Sigbjørn Skåden (born 8 July 1976) is a Sámi and Norwegian poet and novelist.

==Career==
Skåden published five books on the Sami publishing house Skániid Girjie; the poetry collections Skuovvadeddjiid gonagas (2004), Skomakernes konge (2007) and Prekariáhta lávlla (2009); and the novel Ihpil: Láhppon mánáid bestejeaddji (2008). For his debut, he was nominated to the Nordic Council Literature Prize, representing the Sami language area.

In 2012 he published the young adult non-fiction Sámit/Samer on Cappelen Damm. His next novel, Våke over dem som sover ("Watch over those who sleep"), was published in 2014, and was nominated for the NRK P2 Listeners' Prize and won the 2014 Havmann Prize. The novel tells the story of a Sami artist who goes to a party where he sees a high school teacher with his young students sitting on his lap. Contemporary issues of possible sexual abuse and poverty in Northern Norway are tied together with Sami history.

Skåden's 2019 novel Fugl (meaning "Bird") has been called the first science fiction novel by a Sámi author. Skåden himself has described it as his most Sámi work so far, and it has been interpreted as an allegory of the loss of Sámi culture due to forced assimilation and Norwegianization of the Sámi people.

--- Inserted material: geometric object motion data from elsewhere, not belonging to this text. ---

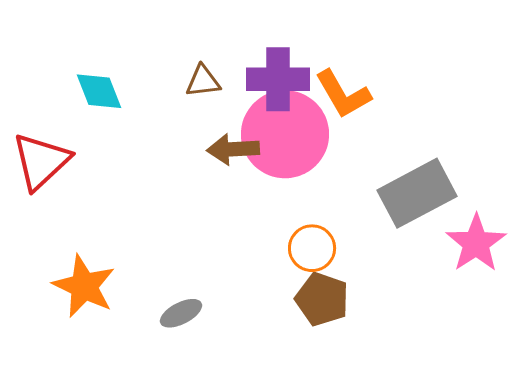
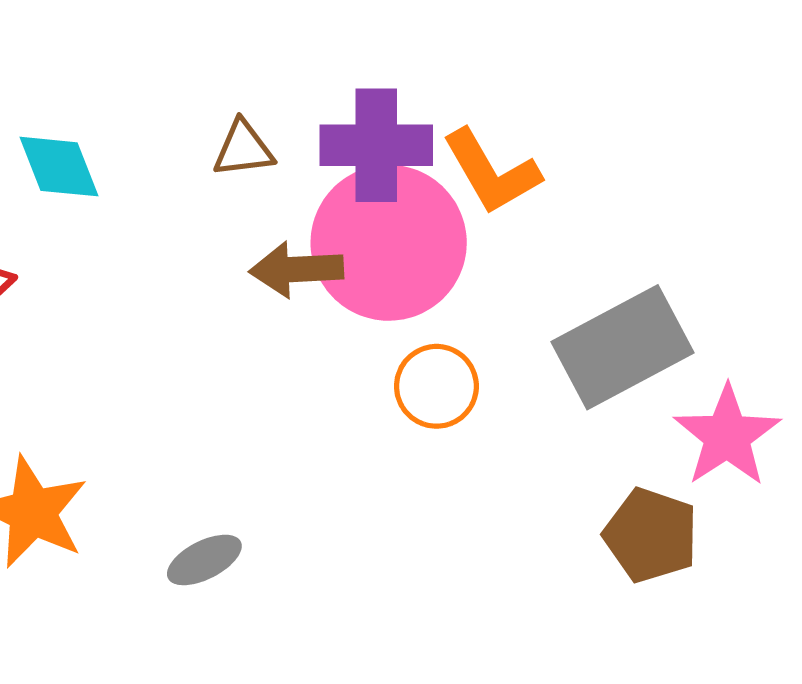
orange circle: (312, 248) -> (436, 386), moved
brown pentagon: (322, 299) -> (651, 535), moved

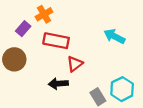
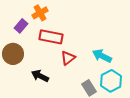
cyan arrow: (114, 36) -> (102, 56), moved
black arrow: (58, 84) -> (40, 76), moved, turned 30

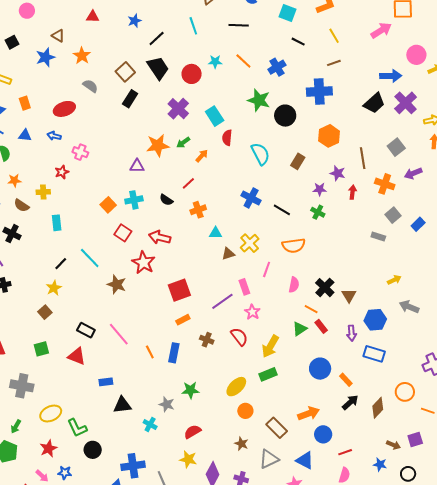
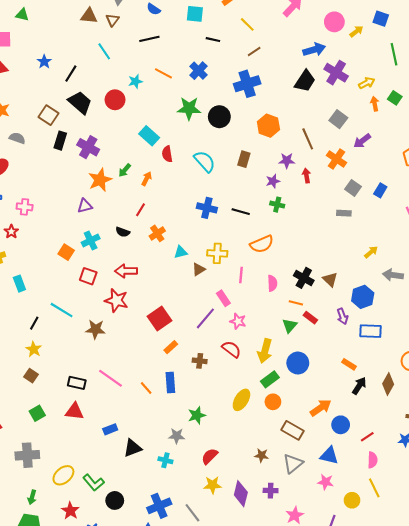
purple cross: (178, 109) -> (88, 147), moved
orange cross: (385, 184) -> (336, 159), turned 30
yellow cross: (250, 243) -> (217, 253), turned -30
blue circle: (320, 369) -> (298, 363), moved
orange circle: (245, 411) -> (273, 402), moved

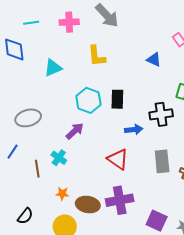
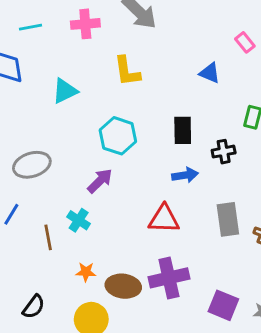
black rectangle: (117, 99) -> (183, 130), moved
black cross: (161, 114) -> (224, 152), size x0.7
red triangle: (118, 159) -> (164, 219), turned -30

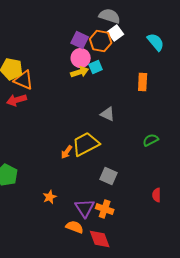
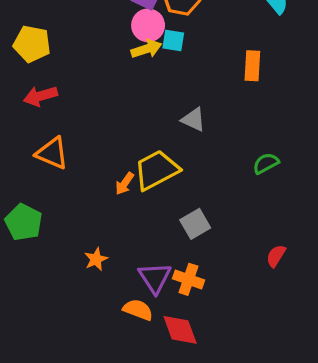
cyan square: (96, 67) -> (173, 40), turned 32
orange triangle: (24, 80) -> (52, 153), moved
gray square: (109, 176) -> (195, 224), turned 36
red semicircle: (157, 195) -> (276, 256), turned 32

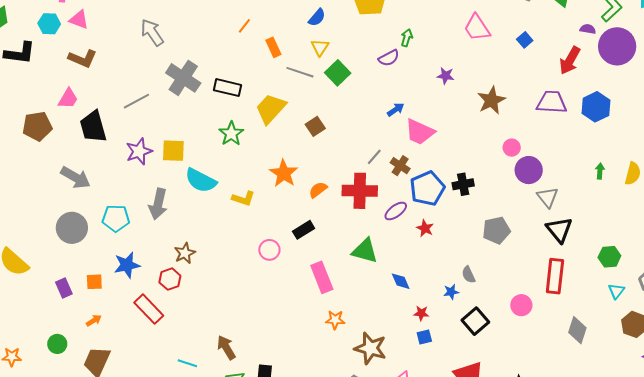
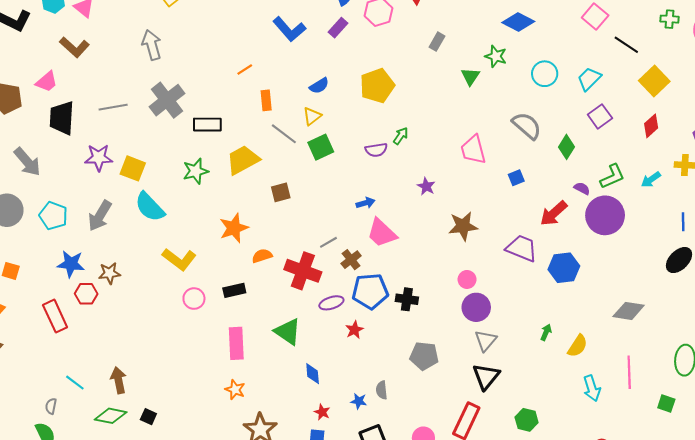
black rectangle: (227, 88) -> (207, 125), turned -32
yellow L-shape: (243, 198) -> (179, 259), moved, size x1.4
blue star: (127, 265) -> (71, 264), moved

His 2025 novel Planterhaug or Láŋtdievvá was simultaneously published in both Norwegian and Sami, both written by Skåden. It was nominated for the 2025 Brage Prize, the 2026 Nordic Council Literature Prize (as both a Norwegian and a Sámi-language entry), and the 2026 Havmann Prize.

==Personal life==
Hailing from Planterhaug in Skånland Municipality, he resides in Tromsø.